Try it >> Beginning at the line that has "The value at 1/4 is 5. True or false?" and continuing through the end of the records, reproduce those lines with "categories" switched to "groups" and everything else unchanged. Leave the pictures out of your answer.

Supplied entries >>
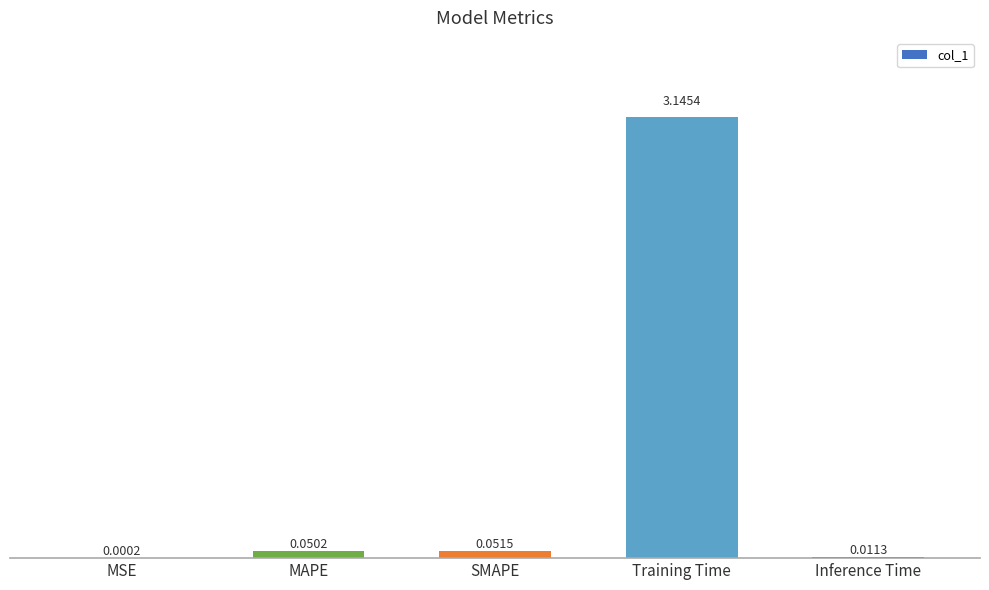

Which category has the highest value across all series?

Training Time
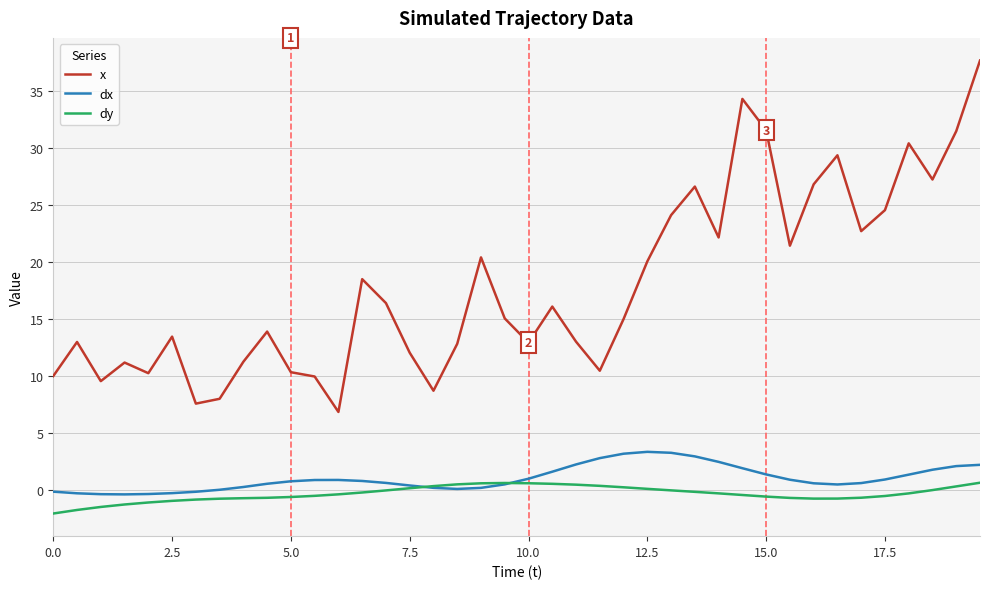

What are all the series names shown in the legend?

x, dx, dy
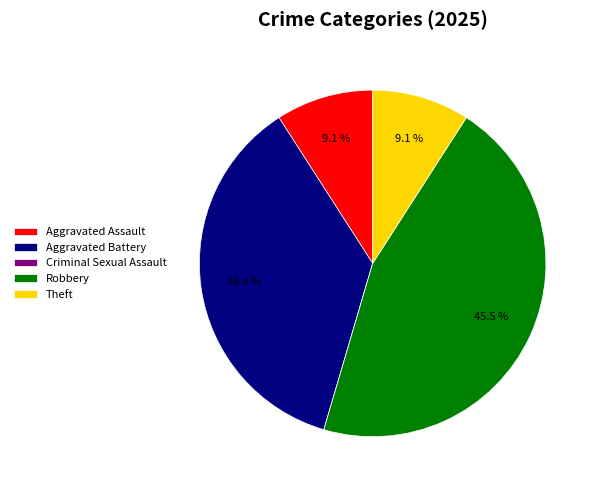

Is there any slice that represents more than half of the pie?

No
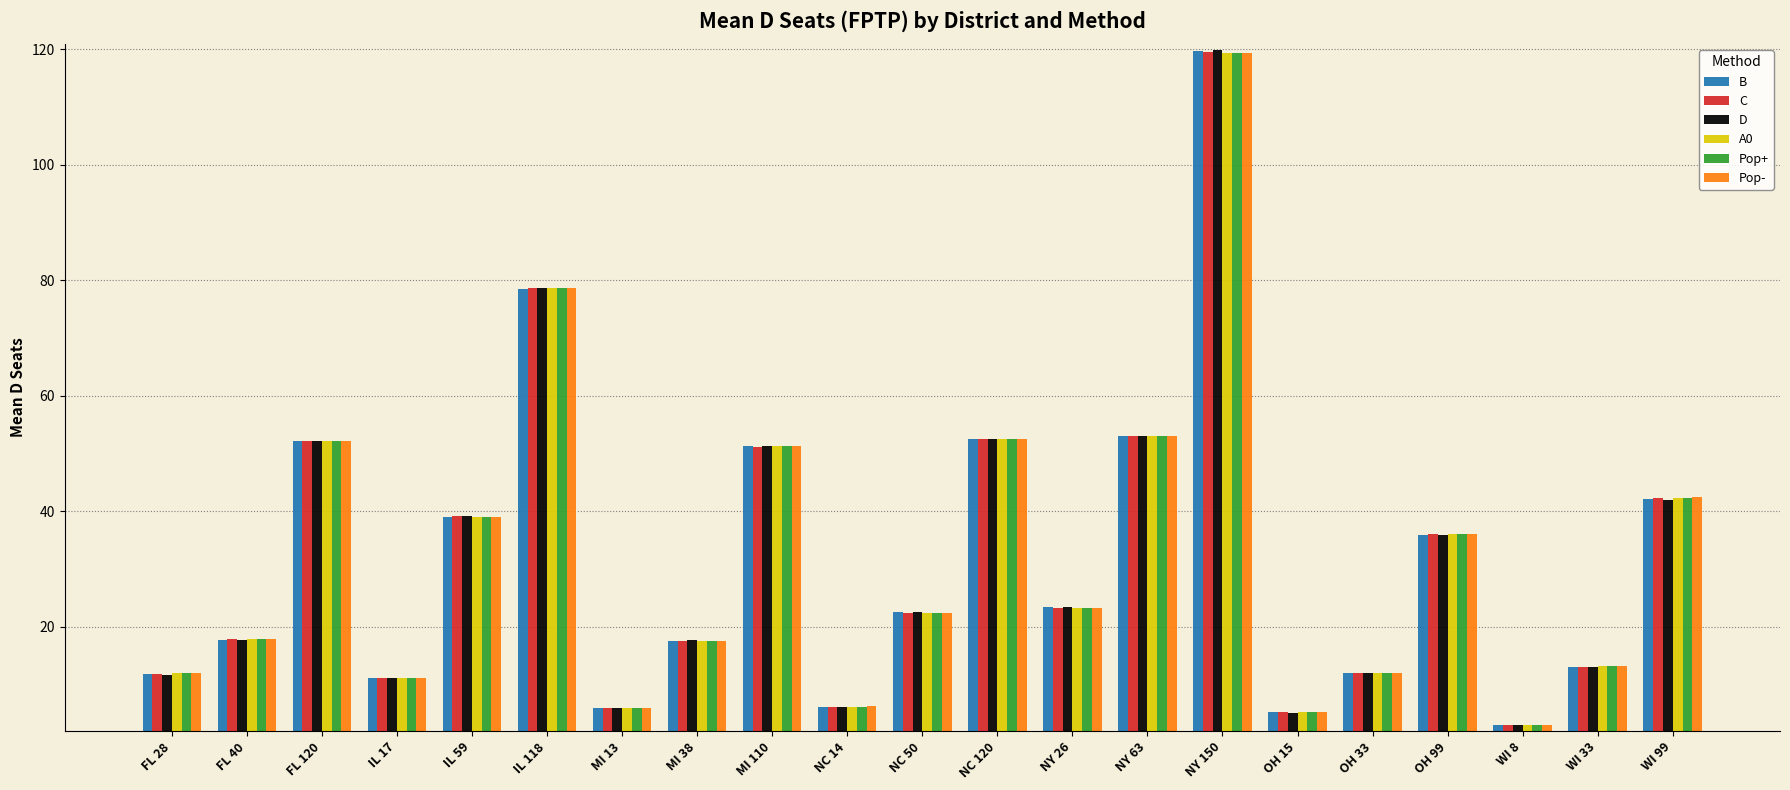

True or false: Pop+ has a value of 90.7 at NY 63.

False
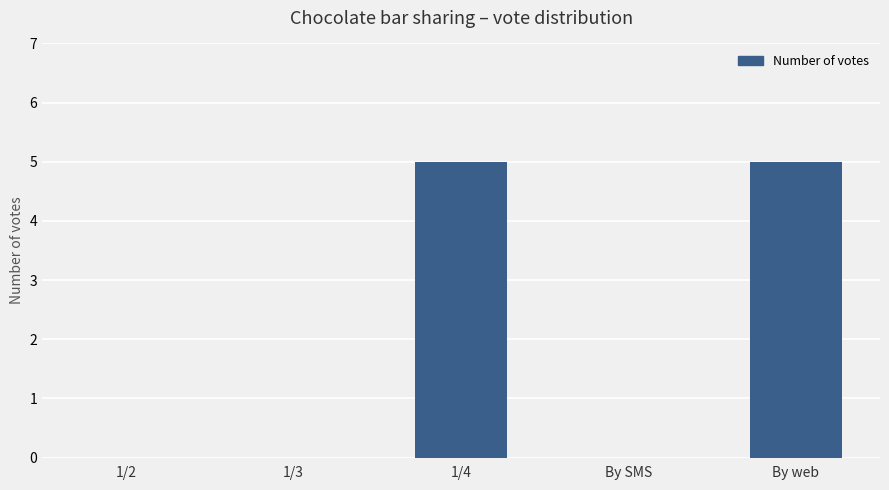

The value at 1/4 is 5. True or false?

True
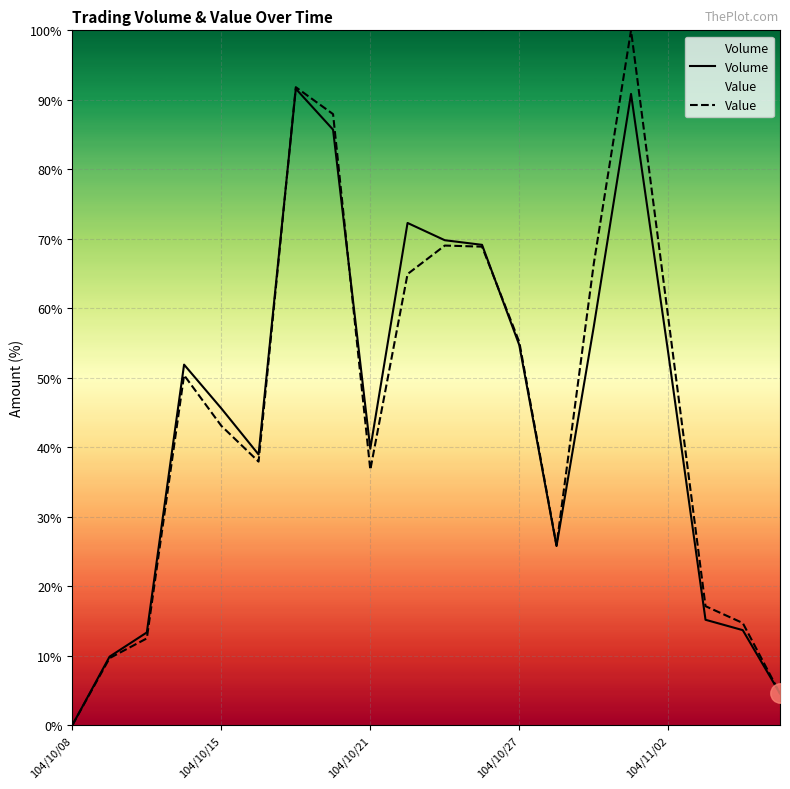

At how many categories does at least one series exceed 85?

3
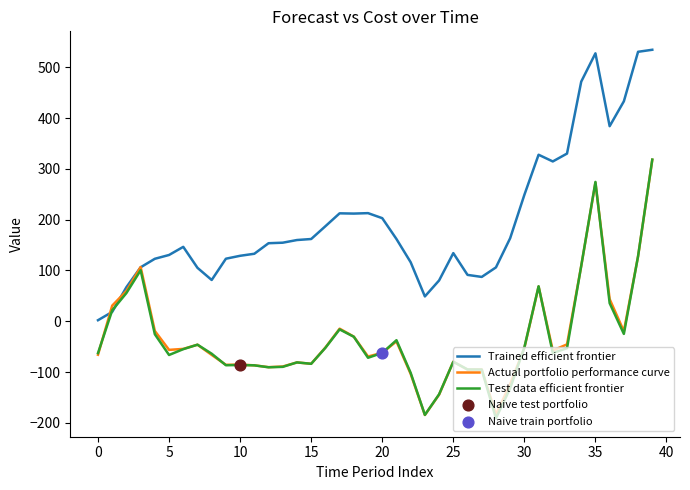

Which series has the largest total across all categories?

Trained efficient frontier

Written solution >>
The value at 1/4 is 5. True or false?

True

At how many groups does at least one series exceed 85?

3

Which series has the largest total across all groups?

Trained efficient frontier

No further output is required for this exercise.